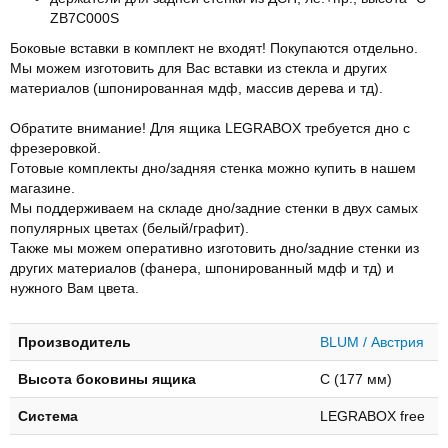
ZB7C000S
Боковые вставки в комплект не входят! Покупаются отдельно.
Мы можем изготовить для Вас вставки из стекла и других
материалов (шпонированная мдф, массив дерева и тд).
Обратите внимание! Для ящика LEGRABOX требуется дно с
фрезеровкой.
Готовые комплекты дно/задняя стенка можно купить в нашем
магазине.
Мы поддерживаем на складе дно/задние стенки в двух самых
популярных цветах (белый/графит).
Также мы можем оперативно изготовить дно/задние стенки из
других материалов (фанера, шпонированный мдф и тд) и
нужного Вам цвета.
Производитель
BLUM / Австрия
Высота боковины ящика
C (177 мм)
Система
LEGRABOX free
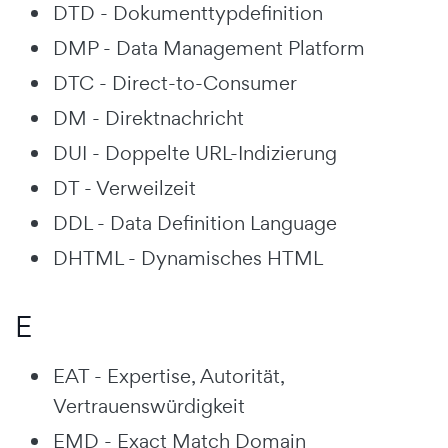
DTD - Dokumenttypdefinition
DMP - Data Management Platform
DTC - Direct-to-Consumer
DM - Direktnachricht
DUI - Doppelte URL-Indizierung
DT - Verweilzeit
DDL - Data Definition Language
DHTML - Dynamisches HTML
E
EAT - Expertise, Autorität,
Vertrauenswürdigkeit
EMD - Exact Match Domain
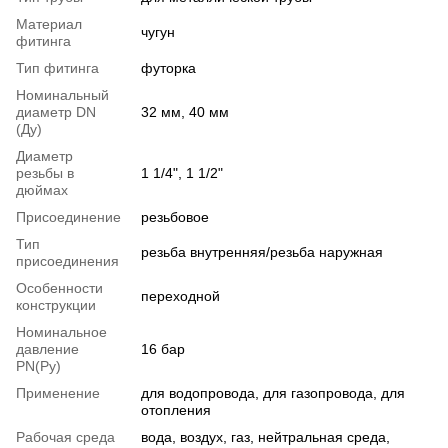
Материал
чугун
фитинга
Тип фитинга
футорка
Номинальный
диаметр DN
32 мм, 40 мм
(Ду)
Диаметр
резьбы в
1 1/4", 1 1/2"
дюймах
Присоединение
резьбовое
Тип
резьба внутренняя/резьба наружная
присоединения
Особенности
переходной
конструкции
Номинальное
давление
16 бар
PN(Ру)
Применение
для водопровода, для газопровода, для
отопления
Рабочая среда
вода, воздух, газ, нейтральная среда,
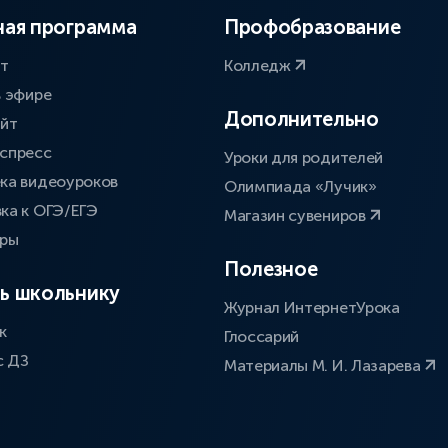
ая программа
Профобразование
ат
Колледж
в эфире
Дополнительно
айт
спресс
Уроки для родителей
ка видеоуроков
Олимпиада «Лучик»
ка к ОГЭ/ЕГЭ
Магазин сувениров
оры
Полезное
ь школьнику
Журнал ИнтернетУрока
к
Глоссарий
с ДЗ
Материалы М. И. Лазарева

****************************************

Directive: Whenever the string "изготовить" shows up in a line of the entries, copy that line.

Task answer:
Мы можем изготовить для Вас вставки из стекла и других
Также мы можем оперативно изготовить дно/задние стенки из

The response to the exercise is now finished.